Now for the 'get to the point' moment I have once again been confronted with the 'we cant virtualize MS SQL' mantra. I can agree that physical servers DO run faster when doing benchmark tests. Especially, Direct Attached Storage. However, we do officially run several databases on vm and some on physical boxes and yes both do have performance issues. I have done several benchmark tests myself, and even have come up with a few tricks that can make my SAN smoke with performance, if I sacrifice a little fault tolerance in the setup of the .vmdk. What I don't have is a ton of MS SQL virtualization experience to go with it. I will repeat, I have seen several db boxes run just fine and operate to the satisfaction of users and admins. The issue often resolves around the 'when to go physical' question.

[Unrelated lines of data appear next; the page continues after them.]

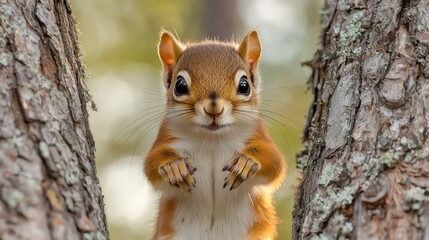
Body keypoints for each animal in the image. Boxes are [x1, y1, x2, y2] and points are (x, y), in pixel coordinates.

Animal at [144, 30, 288, 240]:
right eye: (180, 85)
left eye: (244, 85)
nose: (214, 108)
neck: (212, 138)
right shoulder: (168, 134)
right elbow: (151, 164)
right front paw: (173, 166)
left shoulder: (256, 132)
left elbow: (276, 163)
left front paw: (247, 161)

On several occasions vendors and dba's and app types have all at one point or another whined that the virtualization was the 'root cause' of the problem. Only after some painful weeks/months of going back and forth jumping through hoops (and 'giving in' to increased resources in the face of irrationalism) trying to prove to them that I have given enough resources and performance was within tolerable ranges, do they dig deeper and find their problem was some lame configuration issue. THIS HAS HAPPENED MANY TIMES and is quite frustrating!
I would like some feedback and experiences from those of you who have the knowledge to help steer me into the answers I need to arm myself with when these issues arise over and over. I searched for some good doc and whitepapers for running db's on VMware, concerning sizing of volumes, CPU numbers, RAM considerations, iops and throughput but never really come up with real world info.
Thanks again for feedback and reading this novel!